Task data ::

=-=-=

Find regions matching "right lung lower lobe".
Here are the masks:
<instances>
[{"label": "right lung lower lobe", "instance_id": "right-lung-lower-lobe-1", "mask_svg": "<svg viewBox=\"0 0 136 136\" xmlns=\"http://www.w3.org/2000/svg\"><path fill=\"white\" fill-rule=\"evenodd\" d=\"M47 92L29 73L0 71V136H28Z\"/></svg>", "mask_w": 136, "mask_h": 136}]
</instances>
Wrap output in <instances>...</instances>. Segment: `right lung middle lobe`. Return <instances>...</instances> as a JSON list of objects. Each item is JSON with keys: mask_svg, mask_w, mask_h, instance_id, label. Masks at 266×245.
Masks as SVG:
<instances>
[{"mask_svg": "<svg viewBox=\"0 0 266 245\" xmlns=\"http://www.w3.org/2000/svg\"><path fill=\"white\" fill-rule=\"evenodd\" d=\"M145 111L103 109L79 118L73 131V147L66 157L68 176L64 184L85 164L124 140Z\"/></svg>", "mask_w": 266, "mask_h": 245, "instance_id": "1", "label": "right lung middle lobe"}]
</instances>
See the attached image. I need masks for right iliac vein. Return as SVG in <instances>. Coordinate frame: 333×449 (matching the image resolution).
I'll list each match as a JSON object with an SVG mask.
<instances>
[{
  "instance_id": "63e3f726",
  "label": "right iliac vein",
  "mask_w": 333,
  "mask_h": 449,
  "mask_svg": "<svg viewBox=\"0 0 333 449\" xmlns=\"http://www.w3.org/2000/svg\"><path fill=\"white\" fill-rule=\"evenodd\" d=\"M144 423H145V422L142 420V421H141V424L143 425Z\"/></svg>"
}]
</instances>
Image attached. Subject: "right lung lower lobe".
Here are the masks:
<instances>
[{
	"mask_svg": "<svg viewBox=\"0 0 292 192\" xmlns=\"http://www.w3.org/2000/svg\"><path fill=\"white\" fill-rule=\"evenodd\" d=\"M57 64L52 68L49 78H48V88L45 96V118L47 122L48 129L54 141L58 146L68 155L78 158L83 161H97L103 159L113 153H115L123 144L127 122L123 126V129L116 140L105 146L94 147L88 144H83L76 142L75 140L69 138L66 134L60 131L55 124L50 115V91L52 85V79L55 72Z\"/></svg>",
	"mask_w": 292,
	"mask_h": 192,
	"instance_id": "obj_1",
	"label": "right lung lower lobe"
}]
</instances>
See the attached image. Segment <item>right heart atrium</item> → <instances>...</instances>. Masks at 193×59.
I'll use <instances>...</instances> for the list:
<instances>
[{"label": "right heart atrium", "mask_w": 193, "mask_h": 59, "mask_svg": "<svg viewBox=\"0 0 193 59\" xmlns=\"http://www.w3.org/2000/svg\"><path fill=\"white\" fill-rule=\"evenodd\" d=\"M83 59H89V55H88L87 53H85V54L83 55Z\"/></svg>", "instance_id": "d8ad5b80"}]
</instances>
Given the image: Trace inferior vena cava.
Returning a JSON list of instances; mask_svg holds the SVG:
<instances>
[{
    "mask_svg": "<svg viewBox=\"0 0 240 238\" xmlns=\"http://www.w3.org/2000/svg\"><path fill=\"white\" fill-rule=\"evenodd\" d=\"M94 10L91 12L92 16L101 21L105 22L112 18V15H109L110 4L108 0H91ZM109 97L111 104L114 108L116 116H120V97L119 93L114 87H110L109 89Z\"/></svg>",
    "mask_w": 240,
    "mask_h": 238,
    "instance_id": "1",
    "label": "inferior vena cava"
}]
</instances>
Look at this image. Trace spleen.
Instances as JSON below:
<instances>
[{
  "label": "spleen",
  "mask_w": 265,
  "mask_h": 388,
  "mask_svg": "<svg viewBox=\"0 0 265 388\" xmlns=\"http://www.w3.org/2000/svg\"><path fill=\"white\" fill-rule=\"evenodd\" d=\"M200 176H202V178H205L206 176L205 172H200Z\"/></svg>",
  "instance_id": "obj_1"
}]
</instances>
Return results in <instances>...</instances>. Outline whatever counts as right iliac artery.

=-=-=

What needs to be done ::
Repeat every row above, character for character, with nothing changed, added, or left out.

Full answer ::
Find regions matching "right lung lower lobe".
Here are the masks:
<instances>
[{"label": "right lung lower lobe", "instance_id": "right-lung-lower-lobe-1", "mask_svg": "<svg viewBox=\"0 0 136 136\" xmlns=\"http://www.w3.org/2000/svg\"><path fill=\"white\" fill-rule=\"evenodd\" d=\"M47 92L29 73L0 71V136H28Z\"/></svg>", "mask_w": 136, "mask_h": 136}]
</instances>
Wrap output in <instances>...</instances>. Segment: `right lung middle lobe`. Return <instances>...</instances> as a JSON list of objects. Each item is JSON with keys: mask_svg, mask_w, mask_h, instance_id, label. Masks at 266×245.
Masks as SVG:
<instances>
[{"mask_svg": "<svg viewBox=\"0 0 266 245\" xmlns=\"http://www.w3.org/2000/svg\"><path fill=\"white\" fill-rule=\"evenodd\" d=\"M145 111L103 109L79 118L73 131V147L66 157L68 176L64 184L85 164L124 140Z\"/></svg>", "mask_w": 266, "mask_h": 245, "instance_id": "1", "label": "right lung middle lobe"}]
</instances>
See the attached image. I need masks for right iliac vein. Return as SVG in <instances>. Coordinate frame: 333×449 (matching the image resolution).
I'll list each match as a JSON object with an SVG mask.
<instances>
[{
  "instance_id": "63e3f726",
  "label": "right iliac vein",
  "mask_w": 333,
  "mask_h": 449,
  "mask_svg": "<svg viewBox=\"0 0 333 449\" xmlns=\"http://www.w3.org/2000/svg\"><path fill=\"white\" fill-rule=\"evenodd\" d=\"M144 423H145V422L142 420V421H141V424L143 425Z\"/></svg>"
}]
</instances>
Image attached. Subject: "right lung lower lobe".
Here are the masks:
<instances>
[{
	"mask_svg": "<svg viewBox=\"0 0 292 192\" xmlns=\"http://www.w3.org/2000/svg\"><path fill=\"white\" fill-rule=\"evenodd\" d=\"M57 64L52 68L49 78H48V88L45 96V118L47 122L48 129L54 141L58 146L68 155L78 158L83 161H97L103 159L113 153H115L123 144L127 122L123 126V129L116 140L105 146L94 147L88 144H83L76 142L75 140L69 138L66 134L60 131L55 124L50 115V91L52 85V79L55 72Z\"/></svg>",
	"mask_w": 292,
	"mask_h": 192,
	"instance_id": "obj_1",
	"label": "right lung lower lobe"
}]
</instances>
See the attached image. Segment <item>right heart atrium</item> → <instances>...</instances>. Masks at 193×59.
I'll use <instances>...</instances> for the list:
<instances>
[{"label": "right heart atrium", "mask_w": 193, "mask_h": 59, "mask_svg": "<svg viewBox=\"0 0 193 59\" xmlns=\"http://www.w3.org/2000/svg\"><path fill=\"white\" fill-rule=\"evenodd\" d=\"M83 59H89V55H88L87 53H85V54L83 55Z\"/></svg>", "instance_id": "d8ad5b80"}]
</instances>
Given the image: Trace inferior vena cava.
Returning a JSON list of instances; mask_svg holds the SVG:
<instances>
[{
    "mask_svg": "<svg viewBox=\"0 0 240 238\" xmlns=\"http://www.w3.org/2000/svg\"><path fill=\"white\" fill-rule=\"evenodd\" d=\"M94 10L91 12L92 16L101 21L105 22L112 18V15H109L110 4L108 0H91ZM109 97L111 104L114 108L116 116H120V97L119 93L114 87H110L109 89Z\"/></svg>",
    "mask_w": 240,
    "mask_h": 238,
    "instance_id": "1",
    "label": "inferior vena cava"
}]
</instances>
Look at this image. Trace spleen.
Instances as JSON below:
<instances>
[{
  "label": "spleen",
  "mask_w": 265,
  "mask_h": 388,
  "mask_svg": "<svg viewBox=\"0 0 265 388\" xmlns=\"http://www.w3.org/2000/svg\"><path fill=\"white\" fill-rule=\"evenodd\" d=\"M200 176H202V178H205L206 176L205 172H200Z\"/></svg>",
  "instance_id": "obj_1"
}]
</instances>
Return results in <instances>...</instances>. Outline whatever counts as right iliac artery.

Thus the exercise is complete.